(Task to carry out): The records should be restated exactly from their first line through the line with "nose: (547, 396)" in it.
Top of Recorded data
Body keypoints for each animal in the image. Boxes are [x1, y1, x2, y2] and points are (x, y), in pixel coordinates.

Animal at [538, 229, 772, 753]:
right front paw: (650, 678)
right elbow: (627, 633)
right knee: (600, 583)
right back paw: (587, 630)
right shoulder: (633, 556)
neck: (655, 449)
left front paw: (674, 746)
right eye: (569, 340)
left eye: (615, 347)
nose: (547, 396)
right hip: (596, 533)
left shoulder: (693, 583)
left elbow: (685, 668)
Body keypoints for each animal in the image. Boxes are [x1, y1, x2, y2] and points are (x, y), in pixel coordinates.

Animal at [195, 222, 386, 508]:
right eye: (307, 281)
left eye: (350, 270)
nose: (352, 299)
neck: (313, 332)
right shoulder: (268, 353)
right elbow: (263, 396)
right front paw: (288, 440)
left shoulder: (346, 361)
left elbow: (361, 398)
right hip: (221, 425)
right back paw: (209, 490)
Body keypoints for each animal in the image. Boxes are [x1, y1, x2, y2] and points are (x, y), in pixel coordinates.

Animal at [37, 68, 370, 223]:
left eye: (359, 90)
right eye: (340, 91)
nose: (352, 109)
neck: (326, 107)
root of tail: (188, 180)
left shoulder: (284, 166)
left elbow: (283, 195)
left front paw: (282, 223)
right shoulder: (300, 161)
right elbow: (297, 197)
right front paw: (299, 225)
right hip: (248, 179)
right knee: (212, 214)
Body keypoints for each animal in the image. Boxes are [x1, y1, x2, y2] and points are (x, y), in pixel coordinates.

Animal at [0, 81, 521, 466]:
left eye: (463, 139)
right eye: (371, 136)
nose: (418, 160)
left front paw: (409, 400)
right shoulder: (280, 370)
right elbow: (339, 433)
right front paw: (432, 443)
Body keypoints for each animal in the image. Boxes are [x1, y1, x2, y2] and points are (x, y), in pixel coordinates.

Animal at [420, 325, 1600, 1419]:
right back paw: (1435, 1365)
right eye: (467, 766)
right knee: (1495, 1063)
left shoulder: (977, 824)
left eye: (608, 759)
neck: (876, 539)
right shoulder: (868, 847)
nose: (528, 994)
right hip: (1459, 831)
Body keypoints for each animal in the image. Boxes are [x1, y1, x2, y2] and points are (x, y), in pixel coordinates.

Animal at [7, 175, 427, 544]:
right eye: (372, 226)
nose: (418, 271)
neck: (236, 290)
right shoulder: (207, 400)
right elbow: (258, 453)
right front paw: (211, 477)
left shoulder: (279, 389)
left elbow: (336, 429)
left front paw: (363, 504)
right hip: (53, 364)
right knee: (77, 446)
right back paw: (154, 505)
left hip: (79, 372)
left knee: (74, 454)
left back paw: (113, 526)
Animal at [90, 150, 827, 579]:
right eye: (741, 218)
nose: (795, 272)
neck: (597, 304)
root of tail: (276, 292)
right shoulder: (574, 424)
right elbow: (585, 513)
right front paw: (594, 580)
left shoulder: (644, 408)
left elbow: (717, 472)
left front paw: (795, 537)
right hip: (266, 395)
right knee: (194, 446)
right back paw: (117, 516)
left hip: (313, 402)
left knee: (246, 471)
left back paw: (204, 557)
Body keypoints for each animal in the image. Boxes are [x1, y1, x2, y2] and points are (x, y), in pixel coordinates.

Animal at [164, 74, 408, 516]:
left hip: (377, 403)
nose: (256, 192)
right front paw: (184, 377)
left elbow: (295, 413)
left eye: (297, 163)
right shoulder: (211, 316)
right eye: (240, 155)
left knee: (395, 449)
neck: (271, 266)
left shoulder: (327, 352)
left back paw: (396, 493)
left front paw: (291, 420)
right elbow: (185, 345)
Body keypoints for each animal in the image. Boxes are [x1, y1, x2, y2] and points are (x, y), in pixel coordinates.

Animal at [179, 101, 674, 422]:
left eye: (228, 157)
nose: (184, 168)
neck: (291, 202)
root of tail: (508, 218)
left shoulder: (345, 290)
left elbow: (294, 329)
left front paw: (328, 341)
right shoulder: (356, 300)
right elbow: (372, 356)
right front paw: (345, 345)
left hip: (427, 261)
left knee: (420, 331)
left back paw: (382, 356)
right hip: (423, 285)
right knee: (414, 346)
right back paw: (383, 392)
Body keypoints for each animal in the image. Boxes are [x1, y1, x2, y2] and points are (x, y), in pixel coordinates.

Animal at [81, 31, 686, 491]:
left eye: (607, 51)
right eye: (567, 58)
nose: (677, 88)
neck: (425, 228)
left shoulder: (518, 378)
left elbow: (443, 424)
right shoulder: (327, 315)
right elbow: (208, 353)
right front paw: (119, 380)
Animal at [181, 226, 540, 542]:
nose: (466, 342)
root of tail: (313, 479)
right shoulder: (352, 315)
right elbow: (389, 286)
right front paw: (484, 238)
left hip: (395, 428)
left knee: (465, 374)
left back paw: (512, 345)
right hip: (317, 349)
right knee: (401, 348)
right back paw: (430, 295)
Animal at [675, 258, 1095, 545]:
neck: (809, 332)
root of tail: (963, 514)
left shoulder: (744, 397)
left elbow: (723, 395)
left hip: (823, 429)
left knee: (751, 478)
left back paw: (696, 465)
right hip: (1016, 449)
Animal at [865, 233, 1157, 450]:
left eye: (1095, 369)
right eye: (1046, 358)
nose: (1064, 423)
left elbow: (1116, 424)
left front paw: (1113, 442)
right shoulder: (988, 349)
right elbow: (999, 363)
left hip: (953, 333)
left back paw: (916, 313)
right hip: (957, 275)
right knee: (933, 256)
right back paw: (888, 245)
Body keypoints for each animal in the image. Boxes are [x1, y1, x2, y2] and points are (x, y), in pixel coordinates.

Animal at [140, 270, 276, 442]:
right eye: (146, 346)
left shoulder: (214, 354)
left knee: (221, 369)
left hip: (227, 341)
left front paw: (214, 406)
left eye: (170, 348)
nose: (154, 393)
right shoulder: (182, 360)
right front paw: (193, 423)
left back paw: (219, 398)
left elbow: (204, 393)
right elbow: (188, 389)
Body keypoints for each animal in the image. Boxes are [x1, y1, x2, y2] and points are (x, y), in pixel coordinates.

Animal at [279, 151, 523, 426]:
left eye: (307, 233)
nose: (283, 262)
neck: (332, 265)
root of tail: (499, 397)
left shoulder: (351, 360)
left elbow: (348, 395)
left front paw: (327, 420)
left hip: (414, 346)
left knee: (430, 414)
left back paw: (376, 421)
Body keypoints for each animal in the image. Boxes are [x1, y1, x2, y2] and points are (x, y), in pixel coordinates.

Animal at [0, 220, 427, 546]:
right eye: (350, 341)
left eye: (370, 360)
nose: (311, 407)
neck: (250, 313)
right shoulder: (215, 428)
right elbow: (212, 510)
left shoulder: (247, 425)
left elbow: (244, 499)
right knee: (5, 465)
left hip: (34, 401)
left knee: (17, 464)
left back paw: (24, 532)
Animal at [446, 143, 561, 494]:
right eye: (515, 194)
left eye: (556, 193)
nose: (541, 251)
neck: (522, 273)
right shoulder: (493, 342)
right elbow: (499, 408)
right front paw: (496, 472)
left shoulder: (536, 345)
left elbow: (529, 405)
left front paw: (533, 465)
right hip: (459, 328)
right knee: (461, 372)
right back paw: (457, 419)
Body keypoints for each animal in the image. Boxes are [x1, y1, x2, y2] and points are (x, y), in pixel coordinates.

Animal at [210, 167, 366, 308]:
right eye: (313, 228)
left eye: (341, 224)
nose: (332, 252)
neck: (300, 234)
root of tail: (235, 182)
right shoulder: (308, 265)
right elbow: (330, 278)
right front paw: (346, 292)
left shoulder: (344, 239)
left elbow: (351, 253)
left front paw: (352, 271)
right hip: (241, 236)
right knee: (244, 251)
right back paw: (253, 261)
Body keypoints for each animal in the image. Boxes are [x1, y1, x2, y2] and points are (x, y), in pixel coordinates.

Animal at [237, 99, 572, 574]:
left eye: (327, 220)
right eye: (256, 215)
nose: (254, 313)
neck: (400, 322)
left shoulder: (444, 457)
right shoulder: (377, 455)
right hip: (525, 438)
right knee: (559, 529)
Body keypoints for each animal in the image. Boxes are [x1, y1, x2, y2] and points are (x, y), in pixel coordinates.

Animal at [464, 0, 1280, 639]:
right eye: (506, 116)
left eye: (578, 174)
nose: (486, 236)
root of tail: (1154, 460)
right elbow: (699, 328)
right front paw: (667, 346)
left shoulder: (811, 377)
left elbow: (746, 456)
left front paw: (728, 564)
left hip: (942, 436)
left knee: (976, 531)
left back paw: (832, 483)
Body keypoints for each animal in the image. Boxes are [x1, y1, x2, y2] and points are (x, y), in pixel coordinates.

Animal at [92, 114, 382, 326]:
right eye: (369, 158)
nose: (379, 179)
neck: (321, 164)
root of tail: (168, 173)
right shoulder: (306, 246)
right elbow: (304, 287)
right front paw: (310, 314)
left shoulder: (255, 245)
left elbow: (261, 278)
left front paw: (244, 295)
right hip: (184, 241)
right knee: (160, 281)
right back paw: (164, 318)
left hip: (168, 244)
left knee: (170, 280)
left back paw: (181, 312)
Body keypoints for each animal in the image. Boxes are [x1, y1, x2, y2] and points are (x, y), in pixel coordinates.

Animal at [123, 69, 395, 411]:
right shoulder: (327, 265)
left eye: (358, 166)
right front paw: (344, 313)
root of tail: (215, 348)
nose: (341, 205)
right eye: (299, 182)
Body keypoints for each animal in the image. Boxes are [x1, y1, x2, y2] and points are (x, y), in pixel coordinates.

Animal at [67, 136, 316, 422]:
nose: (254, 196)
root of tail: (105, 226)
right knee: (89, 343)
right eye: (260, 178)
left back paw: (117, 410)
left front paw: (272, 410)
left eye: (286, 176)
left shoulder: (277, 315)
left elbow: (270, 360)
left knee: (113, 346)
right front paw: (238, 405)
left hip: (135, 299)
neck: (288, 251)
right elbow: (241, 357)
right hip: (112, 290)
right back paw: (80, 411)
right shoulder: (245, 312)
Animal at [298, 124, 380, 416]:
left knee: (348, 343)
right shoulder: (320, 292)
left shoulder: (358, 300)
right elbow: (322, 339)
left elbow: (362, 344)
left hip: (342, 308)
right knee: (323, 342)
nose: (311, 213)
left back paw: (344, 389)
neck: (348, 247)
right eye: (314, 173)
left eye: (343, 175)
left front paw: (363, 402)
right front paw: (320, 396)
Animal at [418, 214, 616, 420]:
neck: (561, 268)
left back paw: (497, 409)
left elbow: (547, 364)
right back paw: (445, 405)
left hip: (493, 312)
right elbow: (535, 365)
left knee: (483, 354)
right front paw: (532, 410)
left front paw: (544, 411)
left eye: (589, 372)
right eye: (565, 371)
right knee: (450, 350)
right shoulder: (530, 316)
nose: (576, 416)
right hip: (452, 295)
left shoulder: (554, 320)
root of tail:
Bottom of Recorded data
(Result for this exercise):
Body keypoints for each animal in the image. Boxes are [x1, y1, x2, y2] and points are (x, y), in pixel coordinates.

Animal at [538, 229, 772, 753]:
right front paw: (650, 678)
right elbow: (627, 633)
right knee: (600, 583)
right back paw: (587, 630)
right shoulder: (633, 556)
neck: (655, 449)
left front paw: (674, 746)
right eye: (569, 340)
left eye: (615, 347)
nose: (547, 396)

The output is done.